Study text:
Did I say “heaven forfend”? Now my attention must properly turn to the 2010 European Lisp Symposium; there is now a website, and the Call for Papers was sent to a wide variety of Lisp-related venues, so hopefully everyone knows about it now. Cunningly, the Call for Papers failed to include any guidance on a page count for submitted papers; 15 pages in the J.UCS style is the limit – but please submit through EasyChair, not to J.UCS!

Some more emacs lisp for interacting with launchpad by email (specifically, with Gnus). Previously, I wrote some code which allowed for easy transfer of a bug report by e-mail to launchpad; I've since adapted that to add a Cc to the original reporter, so that they know the bug has been filed (sadly too late for any of the reports that I have actually filed; maybe this blog can serve as a heads-up...)

However, this doesn't solve the entire issue, which is painless and seamless interaction. Comments to bugs are delivered by mail, and filtered using the X-Launchpad-Bug header to an appropriate mail directory, but replies to those comments need to be cryptographically signed for those replies to be accepted by launchpad. How to do that? Initially, I hoped that there would be some group parameter or posting style which would automatically insert the mml code for signing; suspicion alighted on `gnus-message-replysign', but unfortunately the messages that launchpad sends aren't signed, even if the ones that are sent to it must be.

It would also seem that there isn't an appropriate hook for this; all the hooks I could find seem to be run too early, and attempts to call `mml-secure-message-sign-pgpmime' gave me errors about a corrupt mail buffer (because the body separator hadn't been set up yet). So, instead, I ended up piggy-backing on the code handling gnus-message-replysign anyway, by advising the relevant function as follows:


(defadvice gnus-summary-handle-replysign
  (after handle-launchpad-replysign activate)
  (when (string-match "list.*-launchpad" gnus-newsgroup-name)
    (mml-unsecure-message)
    (mml-secure-message-sign-pgpmime)))

Given data:
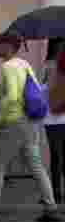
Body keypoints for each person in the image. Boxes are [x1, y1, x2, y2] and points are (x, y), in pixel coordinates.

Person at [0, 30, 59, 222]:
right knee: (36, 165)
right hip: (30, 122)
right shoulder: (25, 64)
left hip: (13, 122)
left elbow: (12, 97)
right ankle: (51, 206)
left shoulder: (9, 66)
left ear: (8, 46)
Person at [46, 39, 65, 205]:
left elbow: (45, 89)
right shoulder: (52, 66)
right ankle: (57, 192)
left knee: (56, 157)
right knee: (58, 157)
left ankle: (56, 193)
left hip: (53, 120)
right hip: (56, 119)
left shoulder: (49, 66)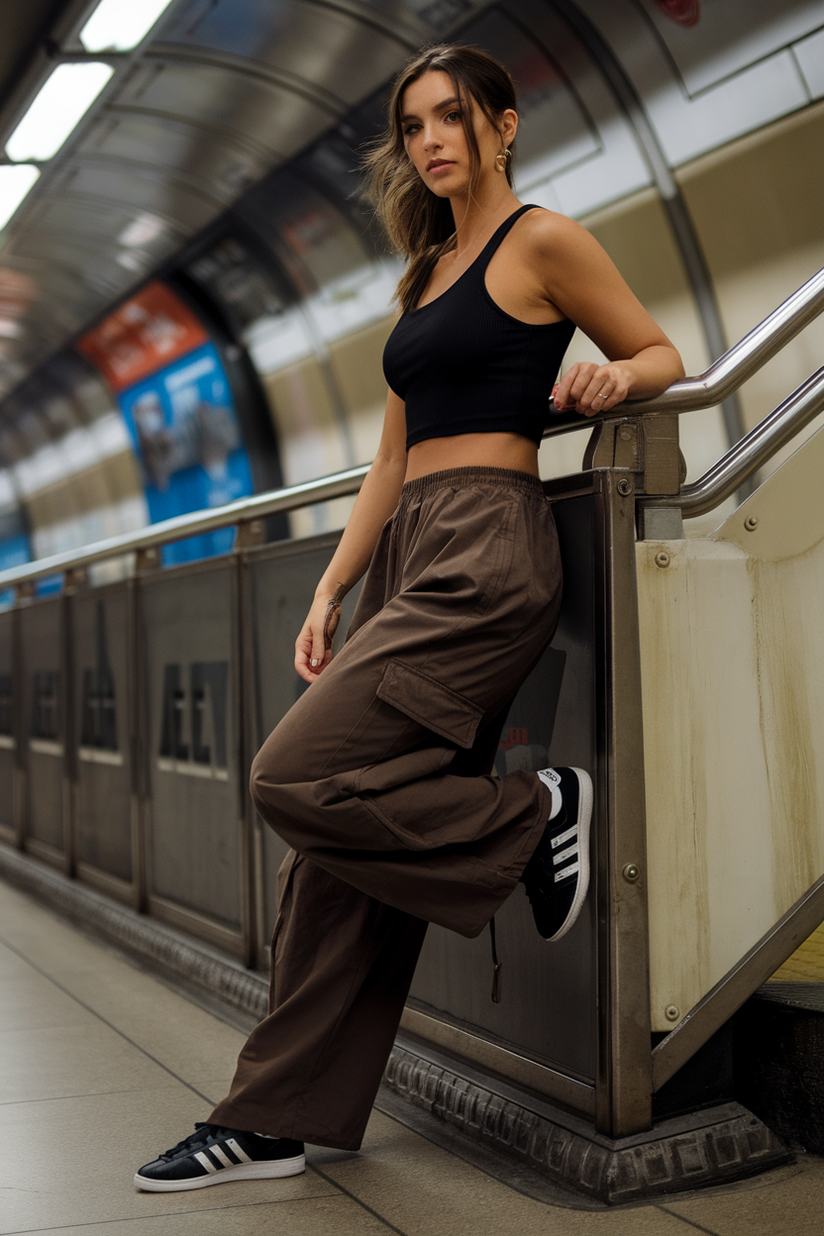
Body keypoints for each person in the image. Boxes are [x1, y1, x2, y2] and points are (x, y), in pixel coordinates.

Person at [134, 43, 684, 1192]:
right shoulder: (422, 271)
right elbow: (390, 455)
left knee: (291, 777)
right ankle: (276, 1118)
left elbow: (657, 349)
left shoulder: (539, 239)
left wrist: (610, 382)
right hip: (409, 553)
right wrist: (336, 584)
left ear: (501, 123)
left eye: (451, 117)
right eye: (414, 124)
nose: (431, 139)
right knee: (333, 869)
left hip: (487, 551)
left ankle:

Apply what you read:
1. According to the launchpad text, why did calling `mml-secure-message-sign-pgpmime` from a hook fail? Answer in one to three sentences.
2. Continue the launchpad text from the point where it ends.
The rows have no connection to the launchpad text.

Answers to the tasks:
1. Every hook the author found seemed to run too early. At that point the body separator had not yet been set up, so the call produced errors about a corrupt mail buffer.

2.
The alert will note that this automatically signs not replies to messages from my sbcl-launchpad buffer, but from any of my list groups matching -launchpad. Is this just speculative generality, I hear you ask? No, because Alastair Bridgewater has kindly volunteered to participate in CLX development and release engineering, and his first and second acts were to set up a mailing list (hopefully permanent, this time, after clozure and metacircles abandonment) and a launchpad bugtracker. So if you've been building up scads of patches and annoyances with my clx branch (or even worse, the ancient 0.7.3 release), now might be a good time to attempt to report the annoyances and integrate the patches; particularly from those still-active projects with heavy CLX use (e.g. StumpWM, Eclipse (no not that one) and McCLIM).

I released sbcl-1.0.33 last week; there's a good amount of new stuff in there, including support for NetBSD on the x86-64, some new introspection and tunable functionality, and also a whole chunk of Unicode and external-format work that I meant to do some months ago.

Today I got round to giving SBCL's website a little bit of an update; not only does it reflect the most recent release – something we've got a little bit lax on recently – but also I have updated my gpg key information. Since Launchpad seems to have taken for our bugtracking needs (at least I'm reasonably content with it), I've also taken the opportunity to link the bug numbers in the news page to the relevant bug entries in launchpad. This is still very Web 1.0, I recognize; I was at a networking event today where the highly eminent keynote speaker spent about 20 minutes essentially saying (and I paraphrase mercilessly) "social web, linked data, this is the FUTURE, it has reached a TIPPING POINT, we are on the road to DATA MASHUP WEB 3.0" and I feel relatively content to stick with my curmudgeonly Web 1.0 view of the world for now.

A while ago now, Nikodemus Siivola moved bug information for SBCL from a flat text file to Launchpad. Historically I have had almost nothing but displeasure working with the "standard" or "industrial" bug trackers; I have found Bugzilla horrible to work with, both as a bug reporter and as an administrator; lighter-weight solutions such as Trac are just about tolerable, but basically anything that requires me to have a Web Browser seems to end up confusing and distracting me. An honourable mention at this point goes to debbugs: being able to report, manipulate, update and close bugs by e-mail is close to my idea of Nirvana.

So, Launchpad. Initially, I was dismayed, because there doesn't seem to be a way of getting notifications of bug updates over RSS, which would be a second-best to getting updates by e-mail. I managed to ignore all SBCL bug reports for a while, but eventually I bit the bullet and signed up (having refused to do so a good long while ago, when shortly after I used Ubuntu's bugzilla to report a bug they closed the bugzilla in favour of launchpad without managing to transfer accounts across.)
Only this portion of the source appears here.